C’è una storia di 28 anni fa che torna di attualità in questi giorni e che bisogna raccontare perché lascia alcune domande senza risposta.
“Rosaria Capacchione dava fastidio, nel 1989 Giacomo Diana voleva farla uccidere, io mi opposi perché sarebbe finito l’affare dei rifiuti”. Il particolare inedito lo svela Nunzio Perrella, ex camorrista, che ho raggiunto telefonicamente dopo che durante la presentazione del suo libro Oltre Gomorra, edizioni CentoAutori, scritto dal giornalista Paolo Coltro, aveva fatto un riferimento alla giornalista Capacchione, oggi senatrice del Pd, ma senza precisare l’autore del progetto omicida.

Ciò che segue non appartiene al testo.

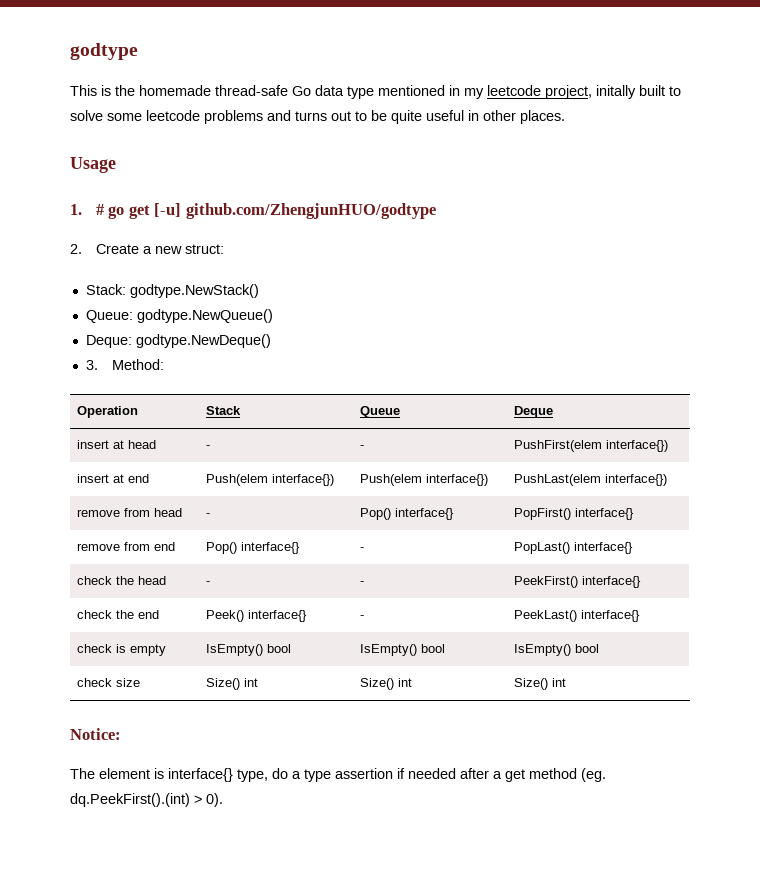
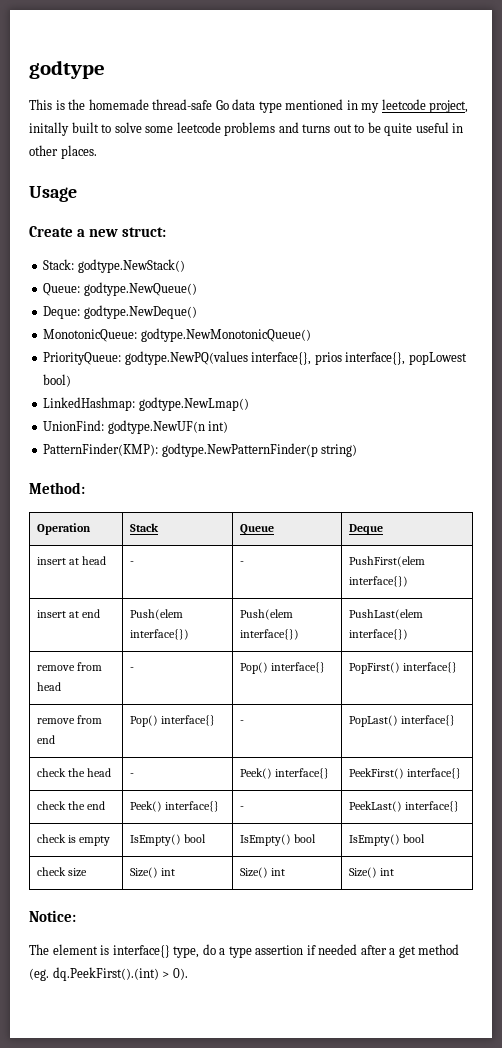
[70,203,436,219] [70,244,82,254] 1. # go get [-u] github.com/ZhengjunHUO/godtype // 2. -> (77, 194) none
[85,360,98,370] 3. -> [43,328,311,342] [43,351,467,365] [43,374,72,387] [43,397,249,411] [43,420,229,434] [43,443,358,457] MonotonicQueue: godtype.NewMonotonicQueue() // PriorityQueue: godtype.NewPQ(values interface{}, prios interface{}, popLowest bool) // LinkedHashmap: godtype.NewLmap() // UnionFind: godtype.NewUF(n int) // PatternFinder(KMP): godtype.NewPatternFinder(p string) //
[360,581,365,585] - -> [239,768,329,779] Peek() interface{}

Una storia di 28 anni fa che torna di attualità perché chiarisce due aspetti importanti. Il primo è che in mezzo a indifferenti e collusi, tanti certo, c’era anche chi svolgeva il proprio lavoro, chi denunciava, chi scriveva. Il secondo è che quelle minacce, Nunzio Perrella, pentitosi nel 1992, le avrebbe riferite agli inquirenti che lo ascoltarono ad inizio anni Novanta. “Di questa vicenda ho raccontato tutto nei mie lunghi colloqui con gli investigatori” conclude Perrella. Stranamente, però, di tutto questo Rosaria Capacchione non ha mai saputo niente, visto che alla giornalista viene assegnata la scorta solo nel 2008 quando anche altri collaboratori aveva raccontato che era nemica giurata del clan dei Casalesi.

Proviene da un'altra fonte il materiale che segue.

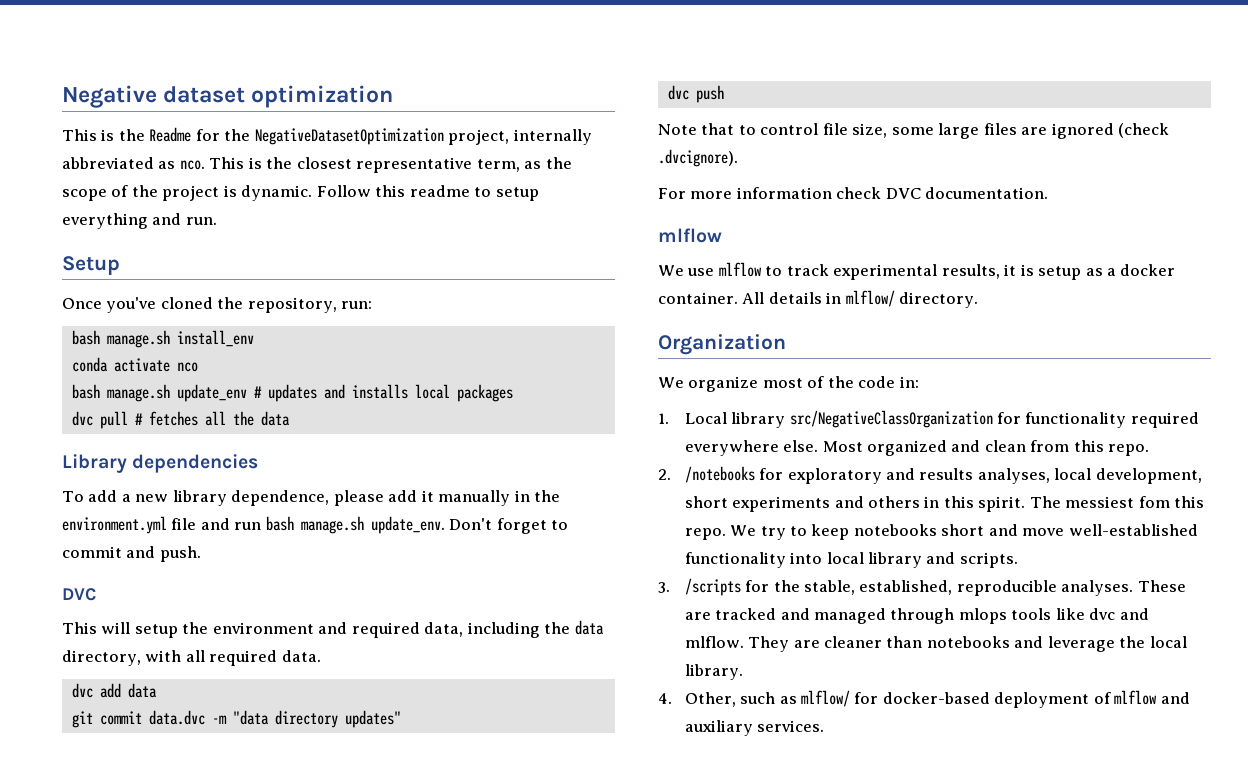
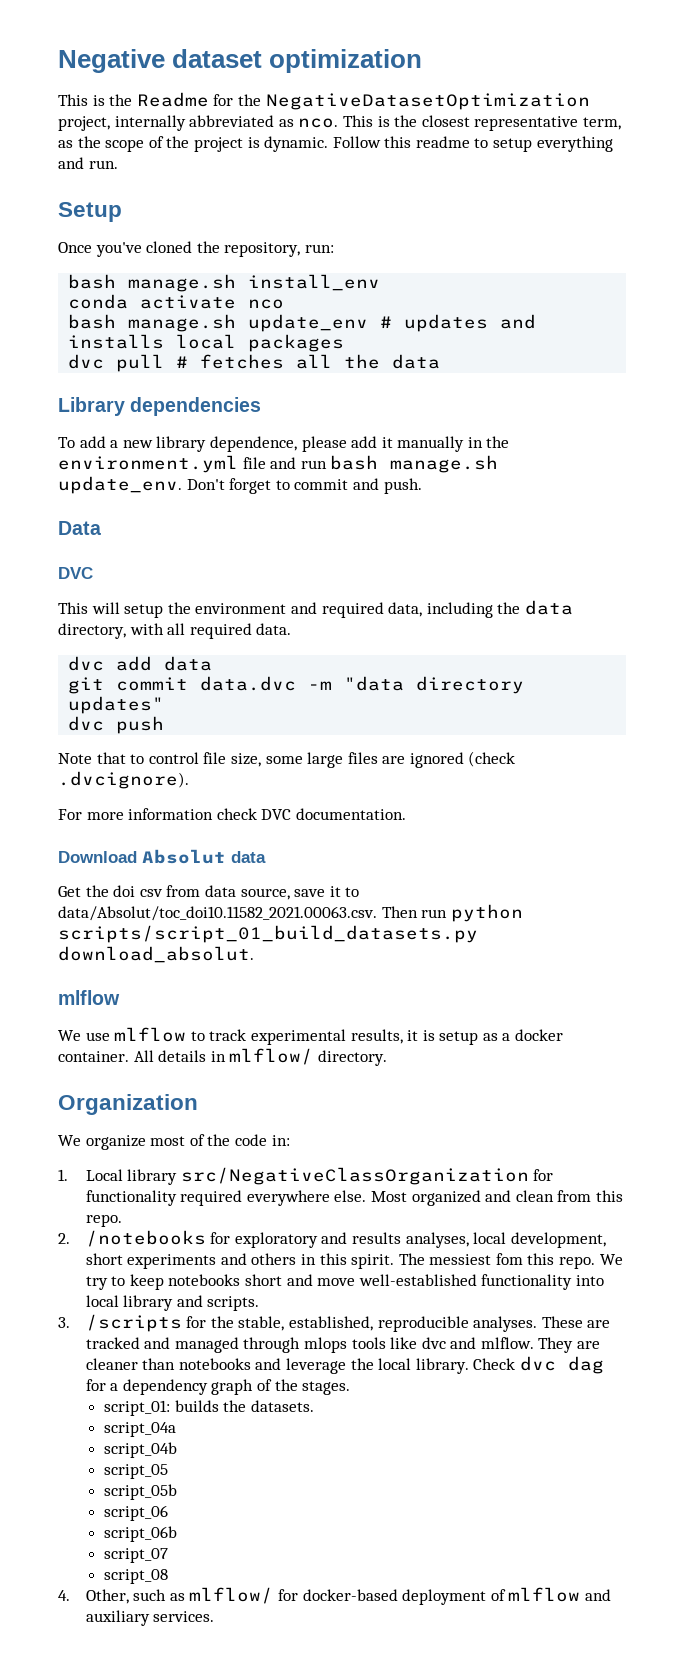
(201, 554) none -> [58,521,101,535] // Data
(1049, 193) none -> [58,849,266,864] [58,885,360,900] [58,904,523,922] [58,925,478,943] [58,946,254,963] // Download Absolut data // Get the doi csv from data source, save it to data/Absolut/toc_doi10.11582_2021.00063.csv. Then run python scripts/script_01_build_datasets.py download_absolut.
(743, 672) none -> [473,1356,604,1374] [85,1379,351,1395] [104,1400,315,1416] [104,1422,177,1437] [104,1442,178,1458] [104,1464,169,1479] [104,1484,178,1500] [104,1505,169,1521] [104,1526,178,1542] [104,1548,169,1563] [104,1569,169,1584] Check dvc dag for a dependency graph of the stages. // script_01: builds the datasets. // script_04a // script_04b // script_05 // script_05b // script_06 // script_06b // script_07 // script_08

Quanto pesa la sottovalutazione e quanto vale la vita di un giornalista, ci sarebbe da chiedersi. E questi errori del passato non aiutano a evitarli oggi. “Non ero a conoscenza di queste minacce – racconta Rosaria Capacchione, raggiunta al telefono – non mi meraviglio visto che mi occupavo in quegli anni dello smaltimento del percolato, dei rifiuti tossici, della discarica di Bortolotto”. Rosaria scriveva e per questo dava fastidio.

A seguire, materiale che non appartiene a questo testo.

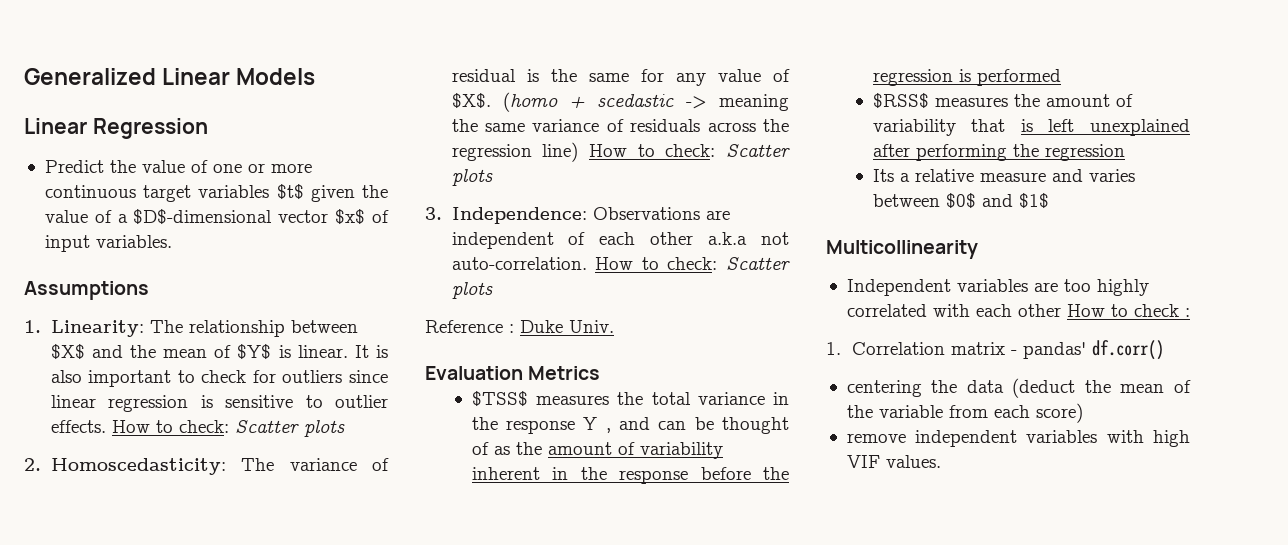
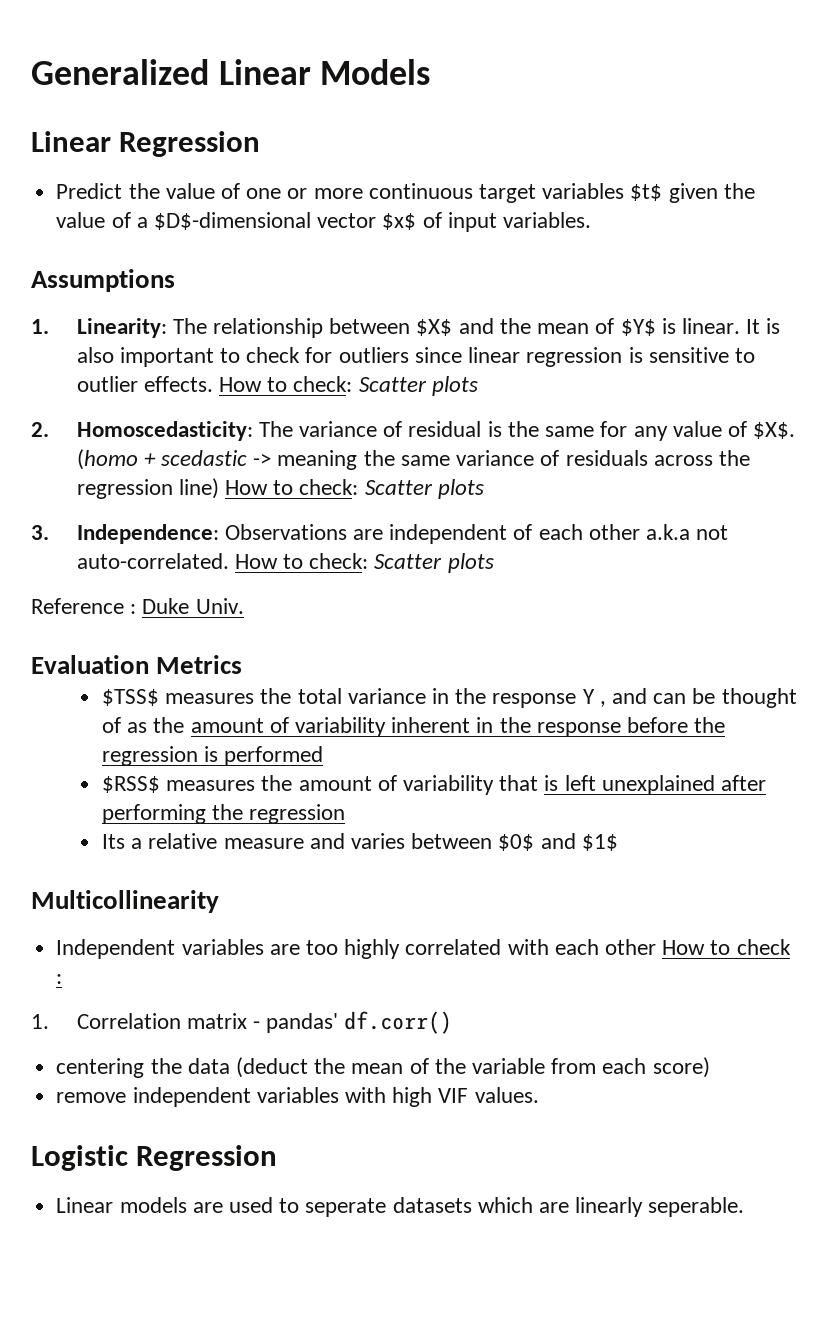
[451,257,587,270] auto-correlation. -> [76,553,229,569] auto-correlated.
(941, 461) none -> [31,1145,278,1171] [56,1197,745,1217] // Logistic Regression // Linear models are used to seperate datasets which are linearly seperable.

Il sito Bortolotto era di proprietà di Giacomo Diana, detto Paperone, oggi defunto, lo stesso che a Perrella disse che bisognava farla fuori. “Questa discarica – continua Capacchione – diventa una montagna di pattume all’improvviso, era una roba impressionante. Nessuno se ne era mai occupato. C’erano le bufale morte, mancavano le autorizzazioni e poi si violava il divieto di trasporto rifiuti da fuori regione. Iniziai a scriverne sul Mattino”. Erano gli anni delle emergenze rifiuti nel nord del paese, iniziavano i viaggi della spazzatura domestica e tossica. Dopo aver sepolto pattume al nord, il sud diventò la meta preferita da imprenditori, affaristi con il sostegno dei clan che dividevano la torta avvelenando casa propria. Non tutti si girarono, qualcuno scriveva rischiando la pelle.